Educate yourself, read books and blogs, attend seminars or meetups, establish your investment goals, and engage with VAMOS Capital Group. We can point you in the direction of other resources to help get you on the path to Financial Freedom.
Accredited investor – an individual who satisfies one of the following two requirements:
– Annual income of over $200,000 (or $300,000 of joint income), or
– Net worth of at least $1MM (excluding the value of primary residence) -> Learn more
Acquisition fee – a fee paid to the General Partner/Sponsor for sourcing, assembling, and securing the transaction. These fees typically range between 1-3% of the total value of the acquisition.
Asset management fee – an annual fee paid for executing the business plan for the asset (leading construction, monitoring and overseeing the property management, providing updates on the progress of the business plan to investors, etc.). This fee typically ranges between 1.5%-3% of gross rent the asset produces. Asset management is often performed by the General Partner/Sponsor but can be outsourced to a independent 3rd party.
Cap rate – short for capitalization rate, which represents the NOI divided by the purchase price. For example, if an asset was acquired for $1MM and produced $60K of NOI for the year, the cap rate would be 6.0%.
Cash-on-cash return – the net annual cash return percentage provided to investors in proportion to the amount invested (after all expenses and debt). For example, if $10,000 was returned annually for $100,000 invested, the annual cash-on-cash return would be 10%.
Cost Segregation – the reclassification of specific assets acquired in the property acquisition by maximizing the aspects which are eligible for treatment as having 5-15 years of depreciable life (carpeting, wall coverings, partitions, millwork, lighting fixtures). The purpose of the study is to utilize accelerated depreciation to increase deductions passed on to Limited Partners. This study is performed by a hired, independent 3rd party specialist.
Depreciation – a reduction in the value of an asset with the passage of time, due in particular to wear and tear. When contemplated within multi-family acquisitions, these “paper losses” appear in K-1 tax forms distributed to each individual investor which serve to offset passive income. The impact of these losses are specific to each individual; please consult a tax advisor for more details.
Debt service – payments made for debt provided to acquire and/or improve the asset. Debt service coverage ratio (DSCR) refers to the amount of rent produced in relation to the debt service payment. For example, $125,000 in monthly rent generated for a $100,000 per month debt payment would provide a DSCR of 1.25.
Gross Operating Income (GOI) – the income the asset generates before expenses have been paid.
General Partner – often referred to as the Sponsor, the individual or group who spearheads the acquisition process and creates, implements and oversees the execution of the business plan for the acquisition.

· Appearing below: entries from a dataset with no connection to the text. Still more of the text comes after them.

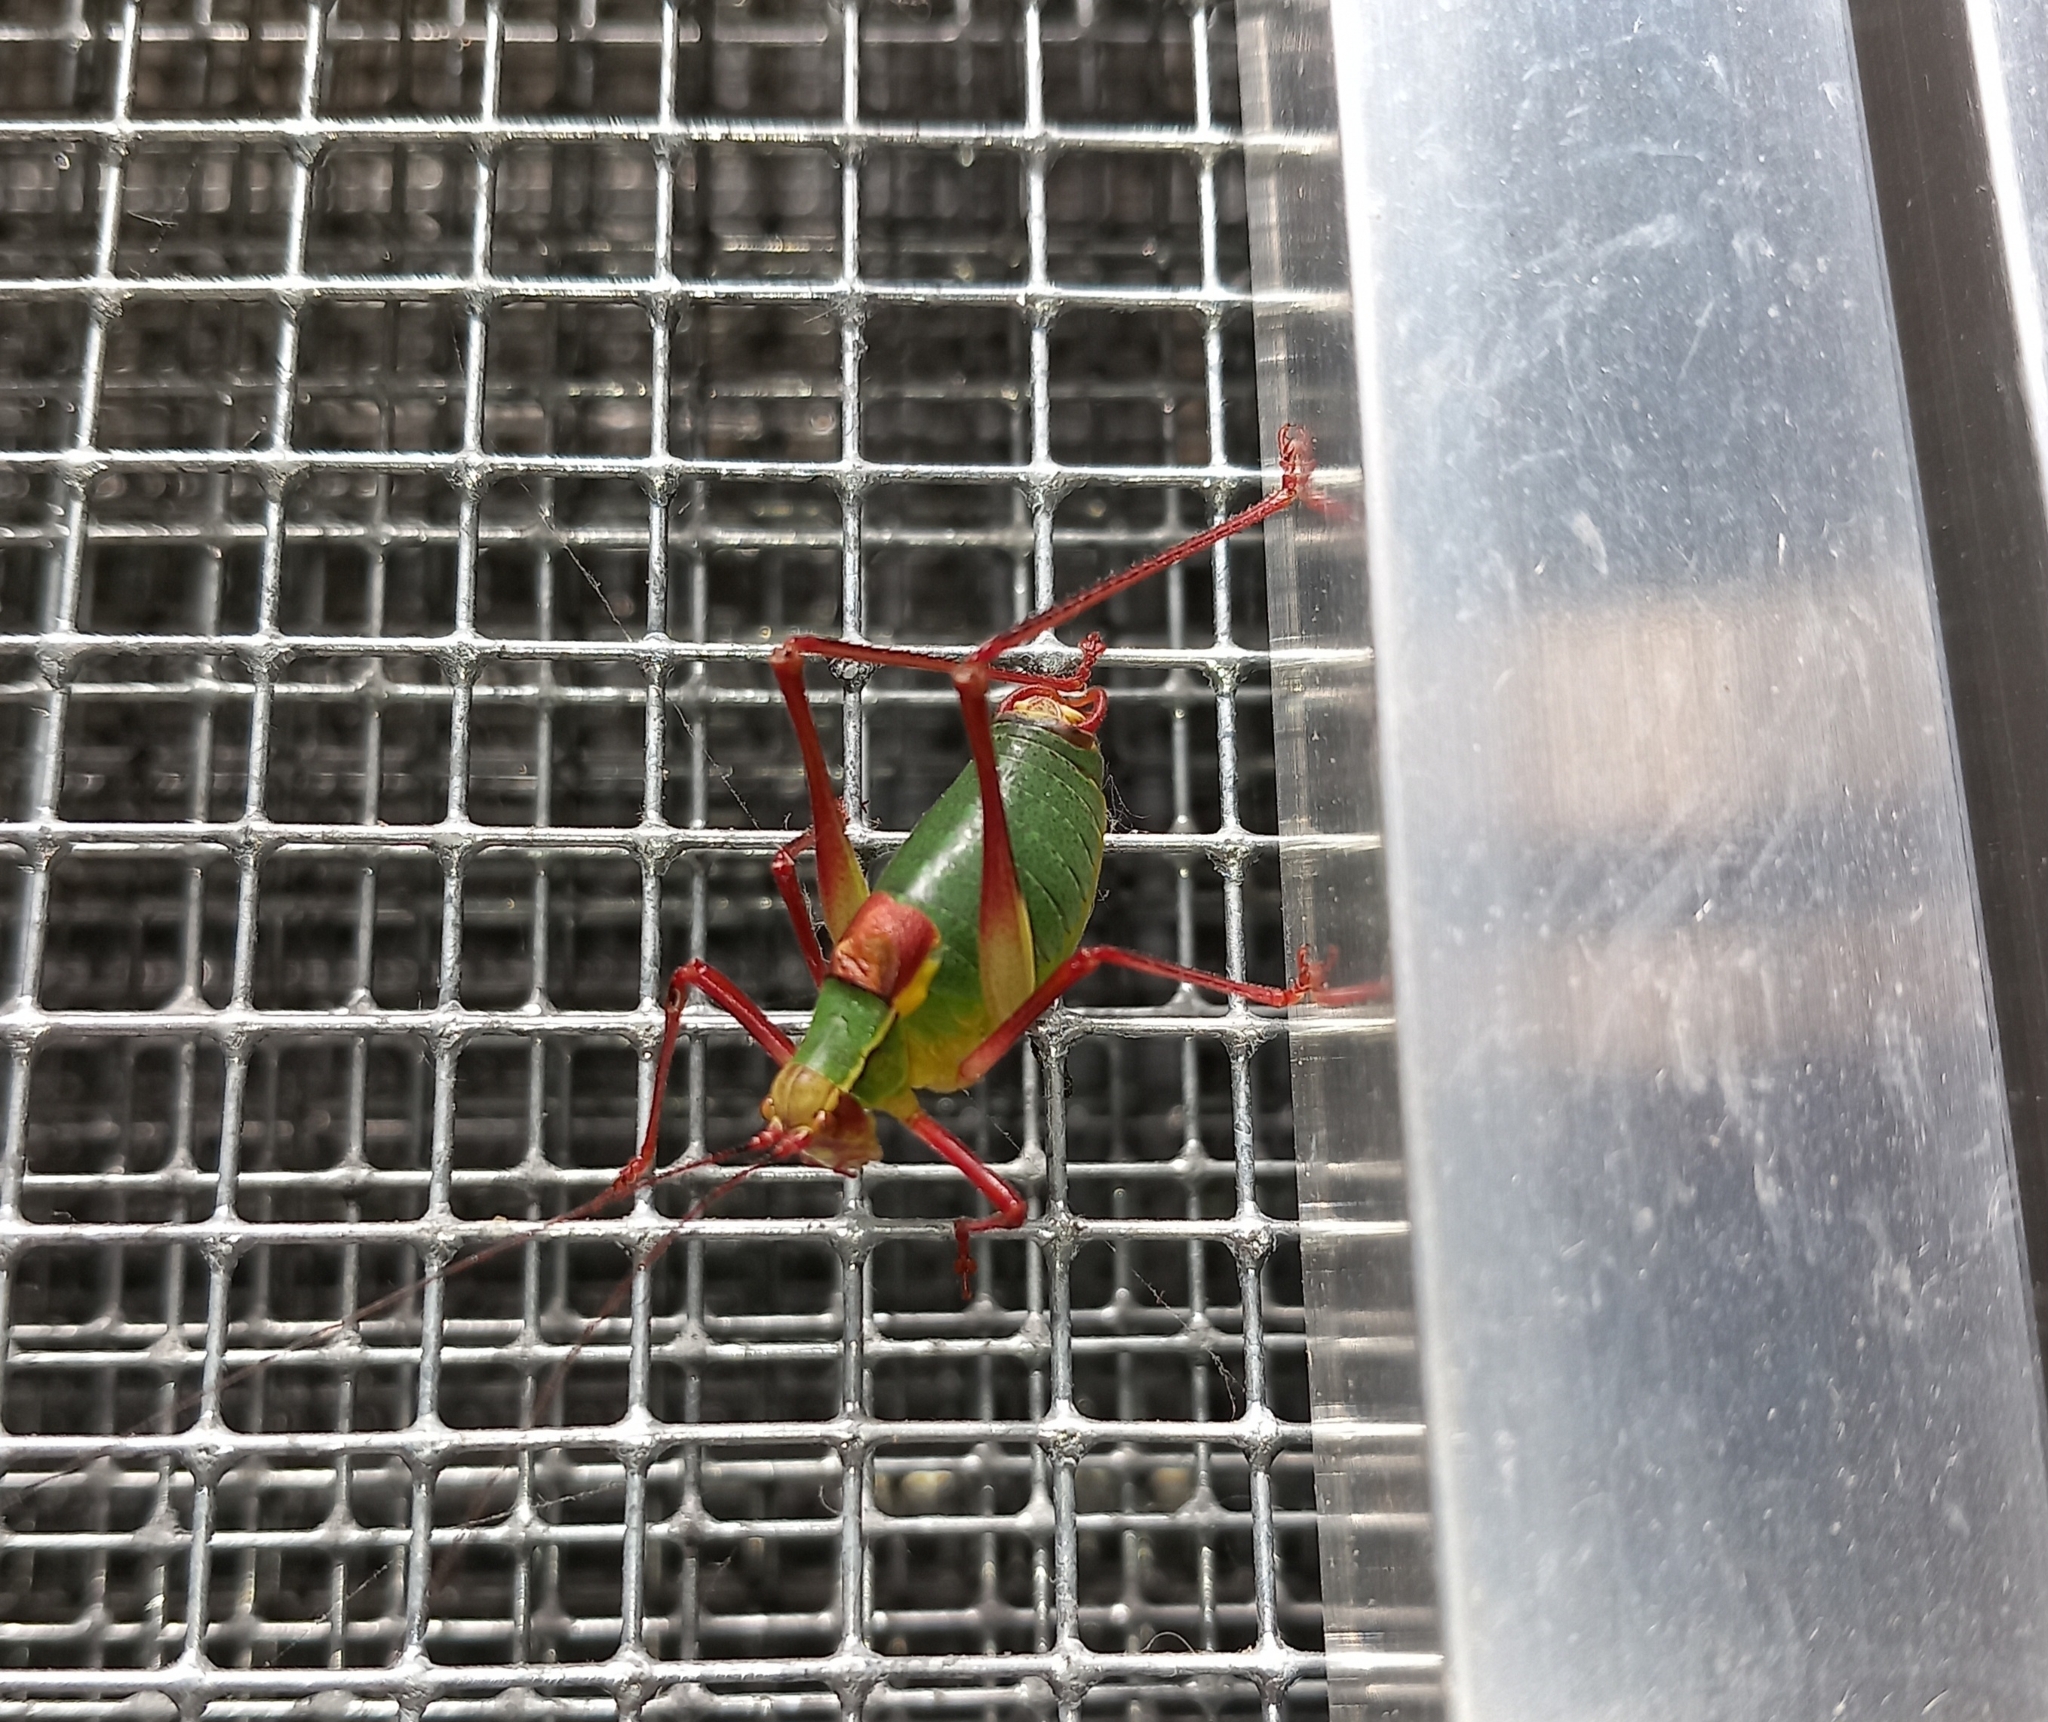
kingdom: Animalia
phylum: Arthropoda
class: Insecta
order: Orthoptera
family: Tettigoniidae
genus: Barbitistes
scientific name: Barbitistes serricauda
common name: Saw-tailed bush-cricket
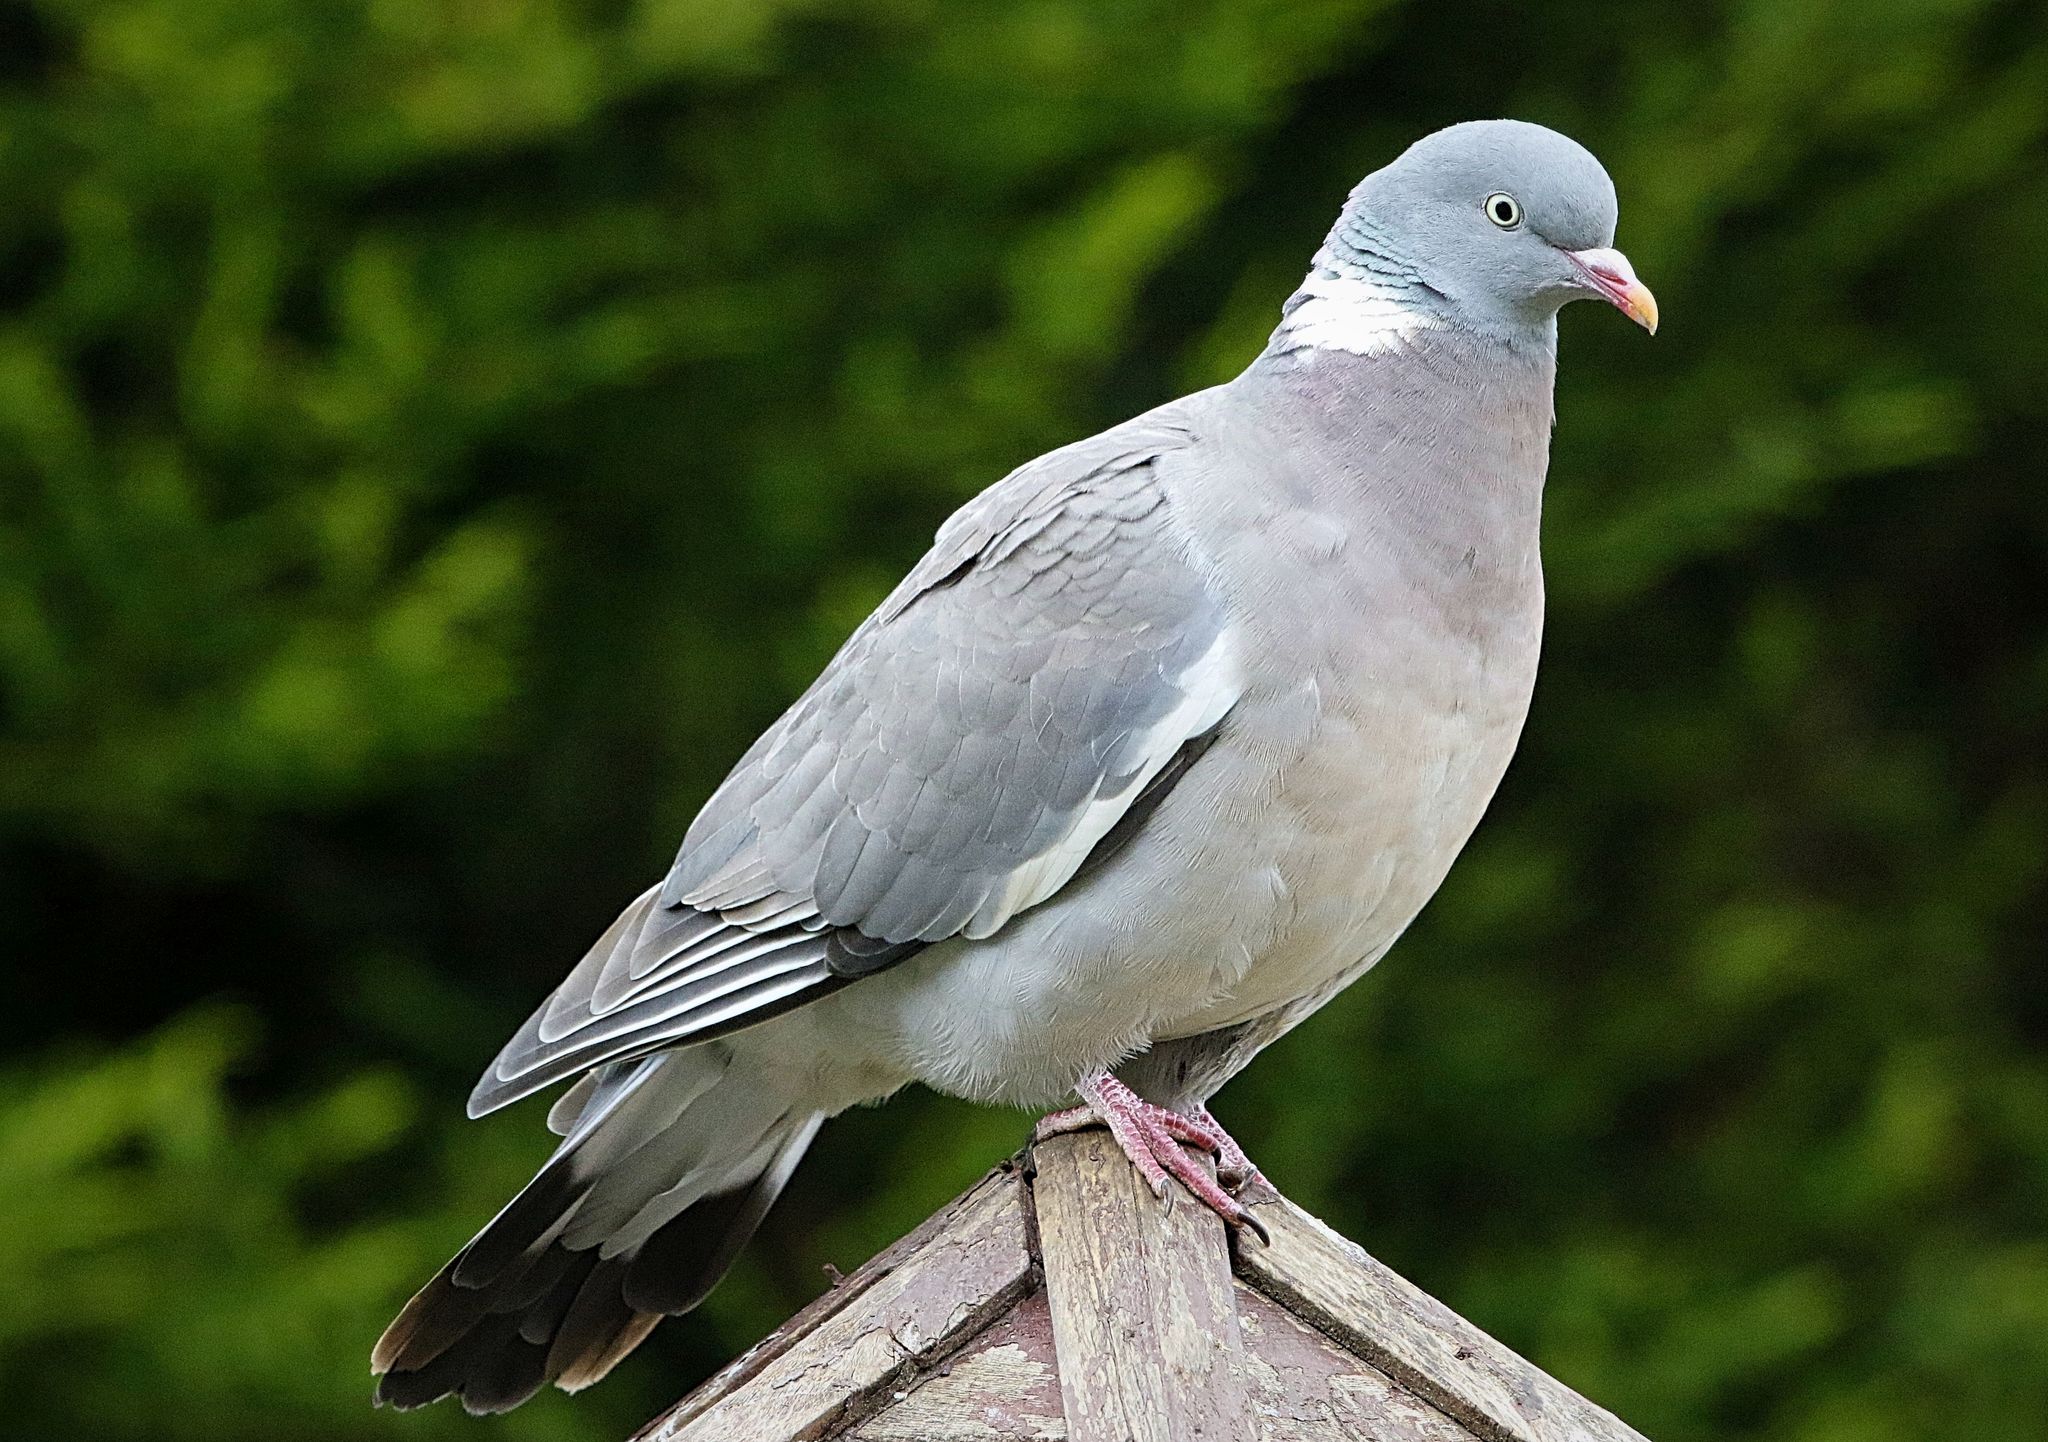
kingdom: Animalia
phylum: Chordata
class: Aves
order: Columbiformes
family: Columbidae
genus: Columba
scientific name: Columba palumbus
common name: Common wood pigeon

Hold Period – the number of years the asset is expected to be held before an anticipated sale. This will be indicated in the Private Placement Memorandum (PPM).
Internal Rate of Return (IRR) – is the rate at which the net present value of all future cash inflows and outflows for a project is zero. What does that mean? In short, it provides an annualized return when taking into account when the return is provided. This serves to compare different investments types on equal ground when taking into account inflows/outflows in addition to hold periods. Take the following three examples into consideration – all three provide the same dollar amount of return (doubling your money) but the speed with which you are able to receive the return impacts the IRR, shown here.
Investor Partner – (see Limited Partners)
Limited Partners – equity owners of the asset who participate in the benefits of their proportionate amount of ownership.
Loan-to-Value Ratio – this number represents how much debt is being utilized in relation to the value of the asset overall. Multi-family loan-to-value ratios tend to range between 65%-80% (e.g., a $1MM acquisition would typically use a loan between $650K-$800K, the balance of which would be equity).
Net Operating Income (NOI) – the income the asset generates after all expenses have been paid. This does not include debt service payments.
Passive Investor – (see Limited Partners)
Preferred Return – indicates the percent of annual return that investors will be paid first before additional profits are shared with the General Partner. Once a preferred return has been provided to investors, all profit above that hurdle will be shared with the General Partner. This is unique to each specific investment; the preferred return hurdle can be an annual yield or IRR.
Private Placement Memorandum (PPM) – SEC required legal document that provides the details of the offering, associated risks, the partnership agreement for the LLC holding the property, and the subscription agreement which documents the amounts being purchased and associated percentage ownership of the LLC. This document also provides a detailed overview of the business plan of the investment.
Sophisticated Investor – investors with sufficient knowledge and experience in financial and business matters to make them capable of evaluating the merits and risks of the prospective investment.
Syndication – a grouping of investors who maintain passive equity ownership in an investment or business.